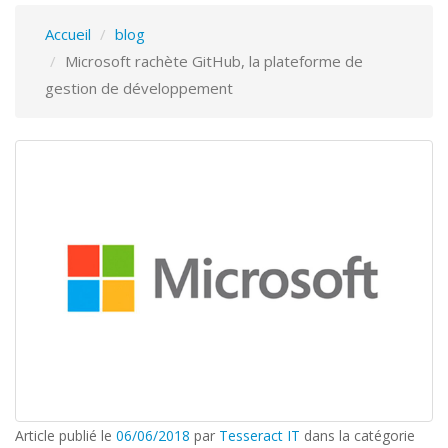
Accueil
blog
Microsoft rachète GitHub, la plateforme de
gestion de développement
Article publié le
06/06/2018
par
Tesseract IT
dans la catégorie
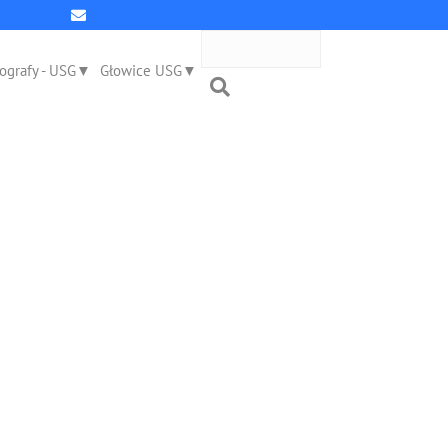
ografy - USG
Głowice USG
.....
### What is being asked
Leaving the pictures out, print every line of the listing exactly.

### Output of the exercise
Accueil
blog
Microsoft rachète GitHub, la plateforme de
gestion de développement
Article publié le
06/06/2018
par
Tesseract IT
dans la catégorie
ografy - USG
Głowice USG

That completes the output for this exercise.